#### Exercise goal
Of the records below, reproduce only the span that opens with the line containing "X26381190Y-87815000D03*" and closes with the last line.

#### Data extract
--

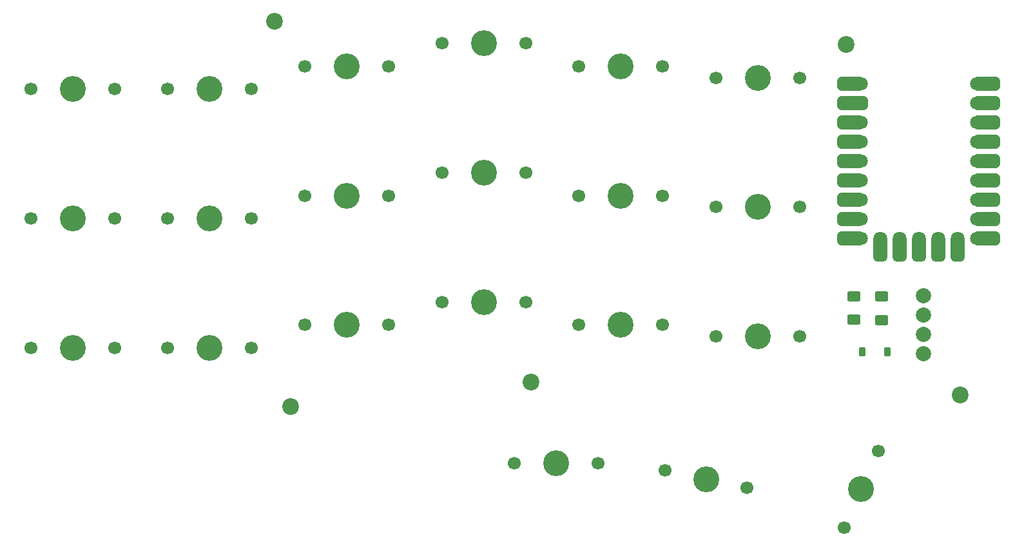
<source format=gts>
%TF.GenerationSoftware,KiCad,Pcbnew,9.0.5*%
%TF.CreationDate,2025-11-02T20:14:42+07:00*%
%TF.ProjectId,moon_knight_v1,6d6f6f6e-5f6b-46e6-9967-68745f76312e,rev?*%
%TF.SameCoordinates,Original*%
%TF.FileFunction,Soldermask,Top*%
%TF.FilePolarity,Negative*%
%FSLAX46Y46*%
G04 Gerber Fmt 4.6, Leading zero omitted, Abs format (unit mm)*
G04 Created by KiCad (PCBNEW 9.0.5) date 2025-11-02 20:14:42*
%MOMM*%
%LPD*%
G01*
G04 APERTURE LIST*
G04 Aperture macros list*
%AMRoundRect*
0 Rectangle with rounded corners*
0 $1 Rounding radius*
0 $2 $3 $4 $5 $6 $7 $8 $9 X,Y pos of 4 corners*
0 Add a 4 corners polygon primitive as box body*
4,1,4,$2,$3,$4,$5,$6,$7,$8,$9,$2,$3,0*
0 Add four circle primitives for the rounded corners*
1,1,$1+$1,$2,$3*
1,1,$1+$1,$4,$5*
1,1,$1+$1,$6,$7*
1,1,$1+$1,$8,$9*
0 Add four rect primitives between the rounded corners*
20,1,$1+$1,$2,$3,$4,$5,0*
20,1,$1+$1,$4,$5,$6,$7,0*
20,1,$1+$1,$6,$7,$8,$9,0*
20,1,$1+$1,$8,$9,$2,$3,0*%
G04 Aperture macros list end*
%ADD10C,2.200000*%
%ADD11RoundRect,0.250000X-0.625000X0.400000X-0.625000X-0.400000X0.625000X-0.400000X0.625000X0.400000X0*%
%ADD12RoundRect,0.450000X-1.300000X-0.450000X1.300000X-0.450000X1.300000X0.450000X-1.300000X0.450000X0*%
%ADD13C,1.800000*%
%ADD14RoundRect,0.450000X-0.450000X-0.450000X0.450000X-0.450000X0.450000X0.450000X-0.450000X0.450000X0*%
%ADD15RoundRect,0.450000X1.300000X0.450000X-1.300000X0.450000X-1.300000X-0.450000X1.300000X-0.450000X0*%
%ADD16RoundRect,0.450000X-0.450000X1.300000X-0.450000X-1.300000X0.450000X-1.300000X0.450000X1.300000X0*%
%ADD17RoundRect,0.225000X-0.225000X-0.375000X0.225000X-0.375000X0.225000X0.375000X-0.225000X0.375000X0*%
%ADD18C,2.000000*%
%ADD19C,1.700000*%
%ADD20C,3.400000*%
G04 APERTURE END LIST*
D10*
%TO.C,H1*%
X128001190Y-47985000D03*
%TD*%
D11*
%TO.C,R2*%
X132661190Y-81085000D03*
X132661190Y-84185000D03*
%TD*%
D12*
%TO.C,MCU1*%
X128621190Y-53072501D03*
D13*
X129921190Y-53072501D03*
D12*
X128621190Y-55612501D03*
D14*
X129921190Y-55612501D03*
D12*
X128621190Y-58152501D03*
D13*
X129921190Y-58152501D03*
D12*
X128621190Y-60692501D03*
D13*
X129921190Y-60692501D03*
D12*
X128621190Y-63232501D03*
D13*
X129921190Y-63232501D03*
D12*
X128621190Y-65772501D03*
D13*
X129921190Y-65772501D03*
D12*
X128621190Y-68312501D03*
D13*
X129921190Y-68312501D03*
D12*
X128621190Y-70852501D03*
D13*
X129921190Y-70852501D03*
D12*
X128621190Y-73392501D03*
D13*
X129921190Y-73392501D03*
X145161190Y-53072501D03*
D15*
X146461190Y-53072501D03*
D13*
X145161190Y-55612501D03*
D15*
X146461190Y-55612501D03*
D13*
X145161190Y-58152501D03*
D15*
X146461190Y-58152501D03*
D13*
X145161190Y-60692501D03*
D12*
X146461190Y-60692501D03*
D13*
X145161190Y-63232501D03*
D12*
X146461190Y-63232501D03*
D13*
X145161190Y-65772501D03*
D12*
X146461190Y-65772501D03*
D13*
X145161190Y-68312501D03*
D12*
X146461190Y-68312501D03*
D13*
X145161190Y-70852501D03*
D12*
X146461190Y-70852501D03*
D13*
X145161190Y-73392501D03*
D12*
X146461190Y-73392501D03*
D13*
X132461190Y-73392501D03*
D16*
X132461190Y-74692501D03*
D13*
X135001190Y-73392501D03*
D16*
X135001190Y-74692501D03*
D13*
X137541190Y-73392501D03*
D16*
X137541190Y-74692501D03*
D13*
X140081190Y-73392501D03*
D16*
X140081190Y-74692501D03*
D13*
X142621190Y-73392501D03*
D16*
X142621190Y-74692501D03*
%TD*%
D10*
%TO.C,H2*%
X143011190Y-94000000D03*
%TD*%
%TO.C,H4*%
X52901190Y-44865000D03*
%TD*%
D17*
%TO.C,D22*%
X130091190Y-88355000D03*
X133391190Y-88355000D03*
%TD*%
D18*
%TO.C,USB_C_1*%
X138191190Y-88625000D03*
X138191190Y-86085000D03*
X138191190Y-83545000D03*
X138191190Y-81005000D03*
%TD*%
D10*
%TO.C,H3*%
X86551190Y-92325000D03*
%TD*%
%TO.C,H5*%
X55001190Y-95555000D03*
%TD*%
D11*
%TO.C,R1*%
X128991190Y-81035000D03*
X128991190Y-84135000D03*
%TD*%
D19*
%TO.C,CH3*%
X85881190Y-47815000D03*
D20*
X80381190Y-47815000D03*
D19*
X74881190Y-47815000D03*
%TD*%
%TO.C,CH4*%
X67881190Y-50815000D03*
D20*
X62381190Y-50815000D03*
D19*
X56881190Y-50815000D03*
%TD*%
%TO.C,CH1*%
X121881190Y-52315000D03*
D20*
X116381190Y-52315000D03*
D19*
X110881190Y-52315000D03*
%TD*%
%TO.C,CH20*%
X114967668Y-106213486D03*
D20*
X109587856Y-105069972D03*
D19*
X104208044Y-103926458D03*
%TD*%
%TO.C,CH6*%
X31881190Y-53815000D03*
D20*
X26381190Y-53815000D03*
D19*
X20881190Y-53815000D03*
%TD*%
%TO.C,CH17*%
X49881190Y-87815000D03*
D20*
X44381190Y-87815000D03*
D19*
X38881190Y-87815000D03*
%TD*%
%TO.C,CH2*%
X103881190Y-50815000D03*
D20*
X98381190Y-50815000D03*
D19*
X92881190Y-50815000D03*
%TD*%
%TO.C,CH14*%
X103881190Y-84815000D03*
D20*
X98381190Y-84815000D03*
D19*
X92881190Y-84815000D03*
%TD*%
%TO.C,CH12*%
X121881190Y-69315000D03*
D20*
X116381190Y-69315000D03*
D19*
X110881190Y-69315000D03*
%TD*%
%TO.C,CH18*%
X31881190Y-87815000D03*
D20*
X26381190Y-87815000D03*
D19*
X20881190Y-87815000D03*
%TD*%
%TO.C,CH10*%
X85881190Y-64815000D03*
D20*
X80381190Y-64815000D03*
D19*
X74881190Y-64815000D03*
%TD*%
%TO.C,CH19*%
X95431190Y-103015000D03*
D20*
X89931190Y-103015000D03*
D19*
X84431190Y-103015000D03*
%TD*%
%TO.C,CH11*%
X103881190Y-67815000D03*
D20*
X98381190Y-67815000D03*
D19*
X92881190Y-67815000D03*
%TD*%
%TO.C,CH21*%
X132195085Y-101371798D03*
D20*
X129958033Y-106396298D03*
D19*
X127720981Y-111420798D03*
%TD*%
%TO.C,CH15*%
X85881190Y-81815000D03*
D20*
X80381190Y-81815000D03*
D19*
X74881190Y-81815000D03*
%TD*%
%TO.C,CH7*%
X31881190Y-70815000D03*
D20*
X26381190Y-70815000D03*
D19*
X20881190Y-70815000D03*
%TD*%
%TO.C,CH5*%
X49881190Y-53815000D03*
D20*
X44381190Y-53815000D03*
D19*
X38881190Y-53815000D03*
%TD*%
%TO.C,CH16*%
X67881190Y-84815000D03*
D20*
X62381190Y-84815000D03*
D19*
X56881190Y-84815000D03*
%TD*%
%TO.C,CH8*%
X49881190Y-70815000D03*
D20*
X44381190Y-70815000D03*
D19*
X38881190Y-70815000D03*
%TD*%
%TO.C,CH9*%
X67881190Y-67815000D03*
D20*
X62381190Y-67815000D03*
D19*
X56881190Y-67815000D03*
%TD*%
%TO.C,CH13*%
X121881190Y-86315000D03*
D20*
X116381190Y-86315000D03*
D19*
X110881190Y-86315000D03*
%TD*%
M02*

</source>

--

#### Finished exercise
X26381190Y-87815000D03*
D19*
X20881190Y-87815000D03*
%TD*%
%TO.C,CH10*%
X85881190Y-64815000D03*
D20*
X80381190Y-64815000D03*
D19*
X74881190Y-64815000D03*
%TD*%
%TO.C,CH19*%
X95431190Y-103015000D03*
D20*
X89931190Y-103015000D03*
D19*
X84431190Y-103015000D03*
%TD*%
%TO.C,CH11*%
X103881190Y-67815000D03*
D20*
X98381190Y-67815000D03*
D19*
X92881190Y-67815000D03*
%TD*%
%TO.C,CH21*%
X132195085Y-101371798D03*
D20*
X129958033Y-106396298D03*
D19*
X127720981Y-111420798D03*
%TD*%
%TO.C,CH15*%
X85881190Y-81815000D03*
D20*
X80381190Y-81815000D03*
D19*
X74881190Y-81815000D03*
%TD*%
%TO.C,CH7*%
X31881190Y-70815000D03*
D20*
X26381190Y-70815000D03*
D19*
X20881190Y-70815000D03*
%TD*%
%TO.C,CH5*%
X49881190Y-53815000D03*
D20*
X44381190Y-53815000D03*
D19*
X38881190Y-53815000D03*
%TD*%
%TO.C,CH16*%
X67881190Y-84815000D03*
D20*
X62381190Y-84815000D03*
D19*
X56881190Y-84815000D03*
%TD*%
%TO.C,CH8*%
X49881190Y-70815000D03*
D20*
X44381190Y-70815000D03*
D19*
X38881190Y-70815000D03*
%TD*%
%TO.C,CH9*%
X67881190Y-67815000D03*
D20*
X62381190Y-67815000D03*
D19*
X56881190Y-67815000D03*
%TD*%
%TO.C,CH13*%
X121881190Y-86315000D03*
D20*
X116381190Y-86315000D03*
D19*
X110881190Y-86315000D03*
%TD*%
M02*

</source>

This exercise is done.